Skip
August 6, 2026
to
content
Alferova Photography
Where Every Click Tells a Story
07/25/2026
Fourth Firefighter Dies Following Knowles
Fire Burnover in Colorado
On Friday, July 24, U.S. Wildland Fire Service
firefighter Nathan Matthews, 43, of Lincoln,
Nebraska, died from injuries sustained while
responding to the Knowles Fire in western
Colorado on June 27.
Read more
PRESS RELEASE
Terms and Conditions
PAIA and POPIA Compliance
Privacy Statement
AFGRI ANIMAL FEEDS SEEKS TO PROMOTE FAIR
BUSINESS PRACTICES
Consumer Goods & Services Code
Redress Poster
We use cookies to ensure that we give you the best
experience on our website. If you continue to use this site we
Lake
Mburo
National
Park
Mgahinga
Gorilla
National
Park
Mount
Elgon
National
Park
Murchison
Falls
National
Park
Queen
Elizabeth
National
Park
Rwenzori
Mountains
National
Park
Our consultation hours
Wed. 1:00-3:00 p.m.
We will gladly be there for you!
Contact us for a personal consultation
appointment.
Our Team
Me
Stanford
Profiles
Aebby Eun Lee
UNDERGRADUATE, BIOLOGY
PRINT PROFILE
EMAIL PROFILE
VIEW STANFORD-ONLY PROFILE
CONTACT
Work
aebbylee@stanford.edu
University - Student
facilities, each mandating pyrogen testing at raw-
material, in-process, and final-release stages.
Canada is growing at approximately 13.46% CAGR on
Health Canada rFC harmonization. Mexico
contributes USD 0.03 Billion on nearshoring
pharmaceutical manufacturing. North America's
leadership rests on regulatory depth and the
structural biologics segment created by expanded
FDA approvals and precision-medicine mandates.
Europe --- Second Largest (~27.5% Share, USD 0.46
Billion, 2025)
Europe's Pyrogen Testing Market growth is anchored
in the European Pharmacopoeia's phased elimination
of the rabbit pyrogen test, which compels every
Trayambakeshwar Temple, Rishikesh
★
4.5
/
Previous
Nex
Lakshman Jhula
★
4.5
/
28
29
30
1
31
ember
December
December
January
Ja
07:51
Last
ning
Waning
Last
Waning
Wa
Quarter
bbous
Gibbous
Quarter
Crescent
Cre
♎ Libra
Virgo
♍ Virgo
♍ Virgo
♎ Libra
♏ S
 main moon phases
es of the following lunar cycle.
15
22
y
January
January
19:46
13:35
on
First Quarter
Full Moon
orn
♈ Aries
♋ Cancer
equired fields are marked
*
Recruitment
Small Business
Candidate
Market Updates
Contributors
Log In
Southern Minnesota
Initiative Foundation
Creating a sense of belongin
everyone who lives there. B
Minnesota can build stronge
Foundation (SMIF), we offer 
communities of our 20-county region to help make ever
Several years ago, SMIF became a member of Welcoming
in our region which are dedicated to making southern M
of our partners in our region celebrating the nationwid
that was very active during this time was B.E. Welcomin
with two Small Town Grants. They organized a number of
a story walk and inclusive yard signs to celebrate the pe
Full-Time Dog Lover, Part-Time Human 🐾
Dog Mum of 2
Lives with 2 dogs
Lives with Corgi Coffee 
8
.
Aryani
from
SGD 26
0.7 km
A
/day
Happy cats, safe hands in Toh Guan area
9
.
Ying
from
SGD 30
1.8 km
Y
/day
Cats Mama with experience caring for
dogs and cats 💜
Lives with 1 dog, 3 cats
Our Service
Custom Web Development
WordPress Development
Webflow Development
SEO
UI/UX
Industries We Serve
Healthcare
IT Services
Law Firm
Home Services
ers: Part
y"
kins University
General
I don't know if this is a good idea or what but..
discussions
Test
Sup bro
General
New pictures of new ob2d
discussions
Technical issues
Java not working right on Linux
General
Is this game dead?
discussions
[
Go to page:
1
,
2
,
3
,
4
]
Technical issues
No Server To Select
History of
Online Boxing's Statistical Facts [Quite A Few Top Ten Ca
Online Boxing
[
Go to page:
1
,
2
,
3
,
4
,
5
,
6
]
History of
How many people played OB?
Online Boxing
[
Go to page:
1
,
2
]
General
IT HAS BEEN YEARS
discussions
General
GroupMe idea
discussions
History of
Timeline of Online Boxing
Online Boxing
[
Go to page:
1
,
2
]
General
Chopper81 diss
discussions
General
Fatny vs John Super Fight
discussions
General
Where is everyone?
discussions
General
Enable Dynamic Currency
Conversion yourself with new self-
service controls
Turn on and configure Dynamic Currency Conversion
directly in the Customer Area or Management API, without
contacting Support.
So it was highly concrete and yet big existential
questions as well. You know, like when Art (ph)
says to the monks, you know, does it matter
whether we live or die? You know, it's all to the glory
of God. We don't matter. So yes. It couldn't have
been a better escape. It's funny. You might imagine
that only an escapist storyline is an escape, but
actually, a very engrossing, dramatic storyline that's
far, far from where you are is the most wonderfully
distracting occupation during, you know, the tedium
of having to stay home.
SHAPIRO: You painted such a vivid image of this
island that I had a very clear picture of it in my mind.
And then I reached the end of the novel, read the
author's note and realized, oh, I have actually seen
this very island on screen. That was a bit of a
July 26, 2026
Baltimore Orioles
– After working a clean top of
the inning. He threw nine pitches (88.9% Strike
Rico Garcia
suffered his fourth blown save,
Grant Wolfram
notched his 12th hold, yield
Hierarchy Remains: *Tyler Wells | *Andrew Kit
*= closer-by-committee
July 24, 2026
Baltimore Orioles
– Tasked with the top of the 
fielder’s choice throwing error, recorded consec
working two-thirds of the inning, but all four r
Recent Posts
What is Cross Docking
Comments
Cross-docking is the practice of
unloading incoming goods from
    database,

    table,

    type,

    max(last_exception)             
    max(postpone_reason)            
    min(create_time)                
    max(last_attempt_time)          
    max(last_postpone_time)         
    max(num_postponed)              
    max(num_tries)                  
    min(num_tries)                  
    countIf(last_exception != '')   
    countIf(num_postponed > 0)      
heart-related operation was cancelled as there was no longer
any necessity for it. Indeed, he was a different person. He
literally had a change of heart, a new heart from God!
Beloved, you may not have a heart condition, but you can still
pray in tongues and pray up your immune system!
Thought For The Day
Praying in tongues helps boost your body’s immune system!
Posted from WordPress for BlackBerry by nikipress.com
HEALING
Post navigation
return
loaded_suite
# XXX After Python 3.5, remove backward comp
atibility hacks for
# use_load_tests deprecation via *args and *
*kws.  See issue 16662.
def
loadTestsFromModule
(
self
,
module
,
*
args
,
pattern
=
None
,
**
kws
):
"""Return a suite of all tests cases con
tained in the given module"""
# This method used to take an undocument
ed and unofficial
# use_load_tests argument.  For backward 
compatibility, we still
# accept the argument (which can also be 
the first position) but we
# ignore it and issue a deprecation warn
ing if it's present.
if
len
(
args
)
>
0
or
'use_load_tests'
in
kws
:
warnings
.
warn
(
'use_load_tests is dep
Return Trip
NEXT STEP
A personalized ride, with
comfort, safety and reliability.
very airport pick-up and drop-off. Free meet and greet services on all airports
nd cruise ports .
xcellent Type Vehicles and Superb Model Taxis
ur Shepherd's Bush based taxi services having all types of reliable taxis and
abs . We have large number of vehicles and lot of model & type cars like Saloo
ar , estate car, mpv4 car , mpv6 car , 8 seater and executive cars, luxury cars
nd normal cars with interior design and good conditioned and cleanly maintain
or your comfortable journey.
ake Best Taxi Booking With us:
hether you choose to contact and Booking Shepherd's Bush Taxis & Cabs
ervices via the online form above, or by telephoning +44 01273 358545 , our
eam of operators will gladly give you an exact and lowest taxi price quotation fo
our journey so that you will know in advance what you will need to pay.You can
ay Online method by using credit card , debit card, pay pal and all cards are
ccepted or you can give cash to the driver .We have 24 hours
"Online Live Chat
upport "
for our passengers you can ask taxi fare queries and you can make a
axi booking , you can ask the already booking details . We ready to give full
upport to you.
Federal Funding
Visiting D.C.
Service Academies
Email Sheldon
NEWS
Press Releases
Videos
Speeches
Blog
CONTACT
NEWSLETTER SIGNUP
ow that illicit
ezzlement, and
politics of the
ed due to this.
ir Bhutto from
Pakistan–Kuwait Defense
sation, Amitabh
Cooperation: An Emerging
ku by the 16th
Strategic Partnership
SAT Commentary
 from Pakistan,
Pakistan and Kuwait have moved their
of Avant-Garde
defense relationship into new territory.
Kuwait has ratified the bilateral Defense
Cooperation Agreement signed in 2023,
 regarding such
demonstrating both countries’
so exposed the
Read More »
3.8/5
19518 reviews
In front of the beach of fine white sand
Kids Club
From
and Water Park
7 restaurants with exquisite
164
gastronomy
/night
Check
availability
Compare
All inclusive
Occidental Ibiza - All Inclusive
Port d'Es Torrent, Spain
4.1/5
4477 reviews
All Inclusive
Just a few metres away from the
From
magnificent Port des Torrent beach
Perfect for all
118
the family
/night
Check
- - - - - - -
### Assignment:
Edit the entries from their start through the line containing "Nebraska, died from injuries sustained while" by replacing "Photography" with "Studio", and give back only those lines with everything else unchanged.

### Response below:
Skip
August 6, 2026
to
content
Alferova Studio
Where Every Click Tells a Story
07/25/2026
Fourth Firefighter Dies Following Knowles
Fire Burnover in Colorado
On Friday, July 24, U.S. Wildland Fire Service
firefighter Nathan Matthews, 43, of Lincoln,
Nebraska, died from injuries sustained while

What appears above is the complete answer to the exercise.